Sunday, January 31, 2016
    Commemoration of John Bosco, Priest, Founder of the Salesian Teaching Order, 1888
Meditation:
    Come now, you rich, weep and howl for the miseries that are coming upon you. Your riches have rotted and your garments are moth-eaten. Your gold and silver have corroded, and their corrosion will be evidence against you and will eat your flesh like fire. You have laid up treasure in the last days. Behold, the wages of the laborers who mowed your fields, which you kept back by fraud, are crying out against you, and the cries of the harvesters have reached the ears of the Lord of hosts. You have lived on the earth in luxury and in self-indulgence.
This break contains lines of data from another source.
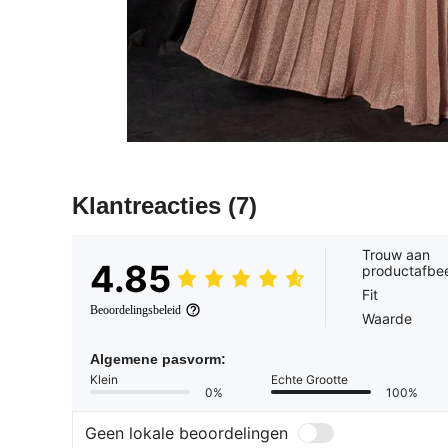
Klantreacties
(7)
Trouw aan
4.85
productafbe
Fit
Beoordelingsbeleid
Waarde
Algemene pasvorm:
Klein
Echte Grootte
0%
100%
Geen lokale beoordelingen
You have fattened your hearts in a day of slaughter.
    —James 5:1-5 (ESV)
Quotation:
    O brethren, it is sickening work to think of your cushioned seats, your chants, your anthems, your choirs, your organs, your gowns, and your bands, and I know not what besides, all made to be instruments of religious luxury, if not of pious dissipation, while ye need far more to be stirred up and incited to holy ardour for the propagation of the truth as it is in Jesus.
    ... Charles Haddon Spurgeon (1834-1892), The Metropolitan Tabernacle Pulpit: Sermons, Passmore & Alabaster, 1856, p. 83-84 (see the book)
    See also Jas. 5:1-5; Mark 4:13-20; 12:38-40; John 14:6
Quiet time reflection:
    Lord, I confess that I have looked after myself first and ignored the needs of my brother. I pray that You work in me to cure this sickness of my soul.